Could be me, how sad it is: this stuff isn't hardly news anymore.

technologistFebruary 4, 2008 2:20 PM

I find it more than a little ironic to see Mr. Doctorow's concern about protecting personal electronic data given his disputes with the SFWA and support for free electronic distribution of copyrighted works.

One thing we need is something akin to automatic aging of this personal information in venues outside the owner's control. The problem is essentially an inverse of the patent problem -- there are legitimate purposes that benefit the consumer in the long run for retaining some of this information but after some period of time we want that information out of the public domain (as opposed to patents which become public domain after they expire).

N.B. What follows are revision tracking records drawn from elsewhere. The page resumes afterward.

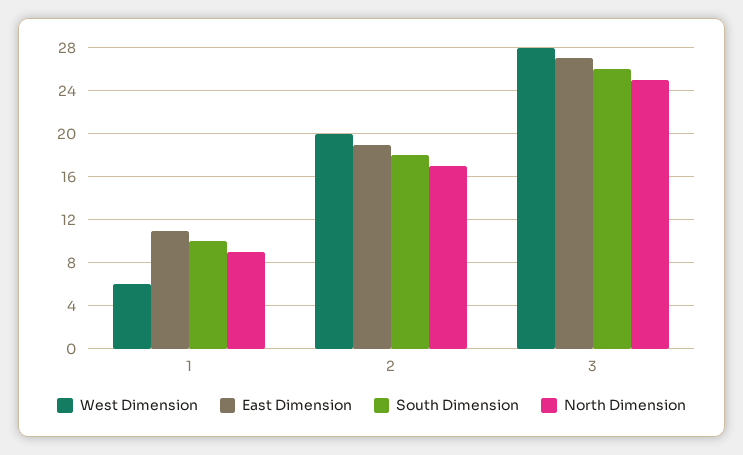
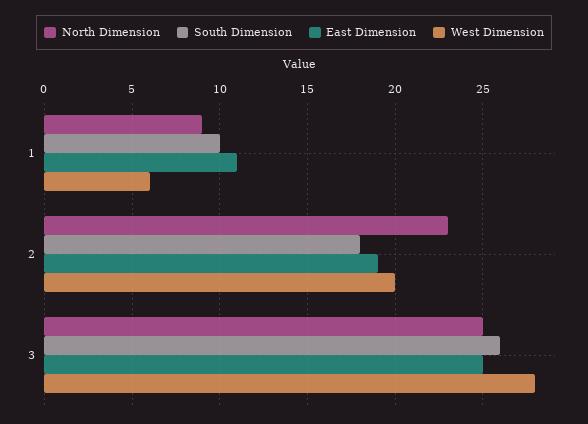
North Dimension, 2: 17 -> 23
East Dimension, 3: 27 -> 25

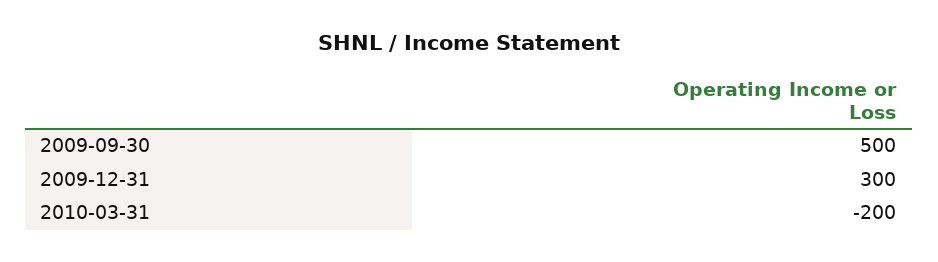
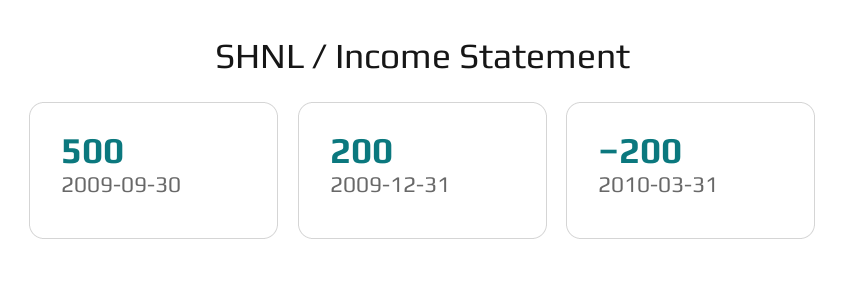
2009-12-31: 300 -> 200

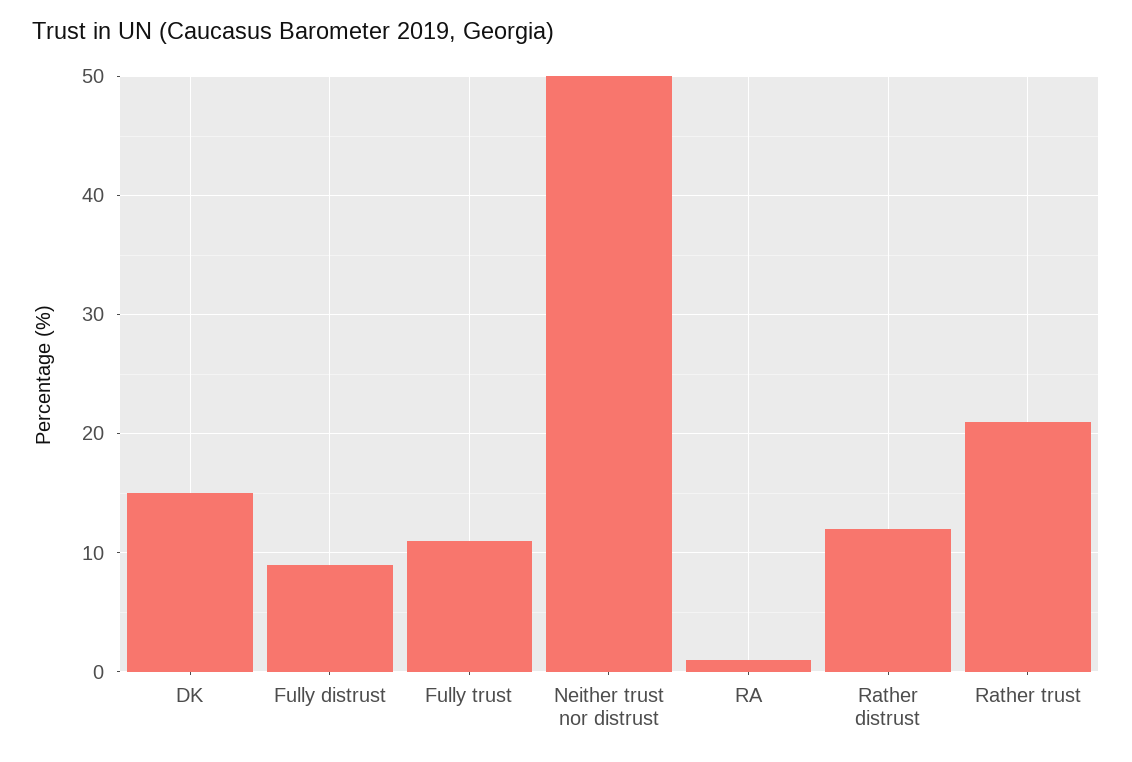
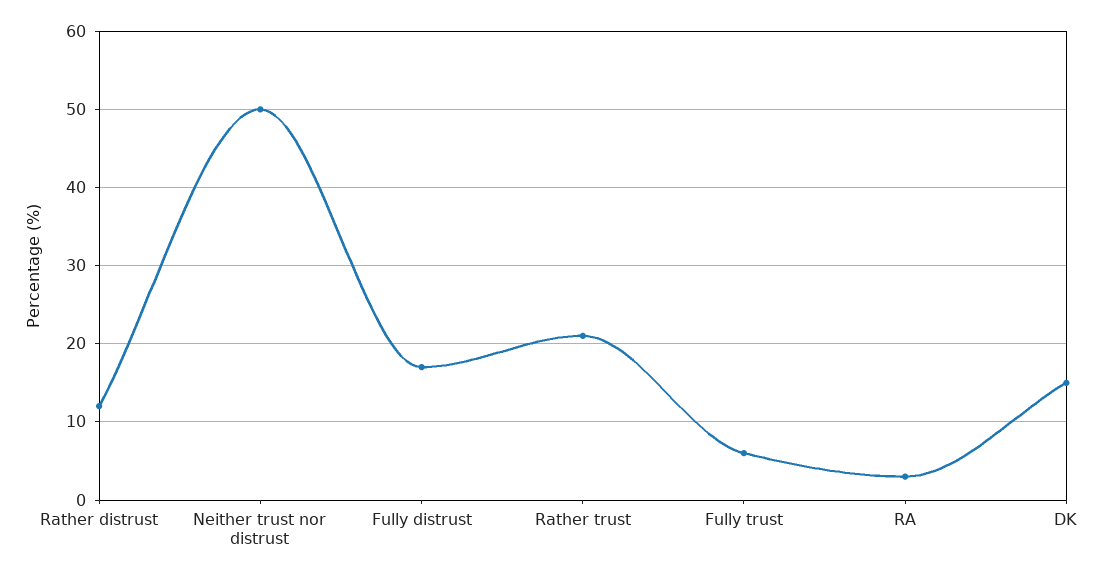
Fully distrust: 9 -> 17
Fully trust: 11 -> 6
RA: 1 -> 3

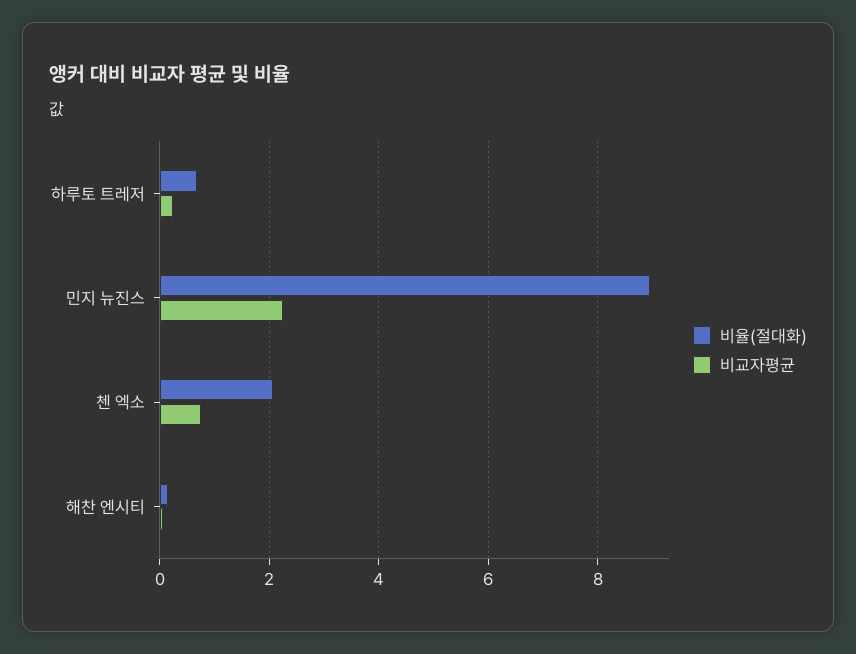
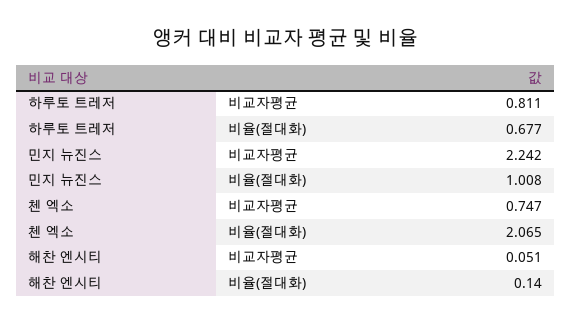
비교자평균, 하루토 트레저: 0.2 -> 0.811
비율(절대화), 민지 뉴진스: 9 -> 1.008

It also strikes me there is a corollary here with the arguments by Second Amendment activitists who want to prevent unconstitutional weapons seizures by not allowing creation of national (or even state) databases.

I'm not really sure there is a satisfactory solution to the dichotomy between having the freedom to collect & process information and the right to privacy except with respect to government actions. I think the right to privacy should also expire some period after the owner's death (like copyrights).

Windi JolbarsFebruary 8, 2008 6:00 AM

As for the data pollution topic... recent leakage of 17 gigabytes of private photos from proved that. You showed something for your girlfriend eyes only, and now everyone could see that.

Actually, I think it's a good lesson for all internet users. The electronic information tends to be stored somewhere, and could be accessible in years to come.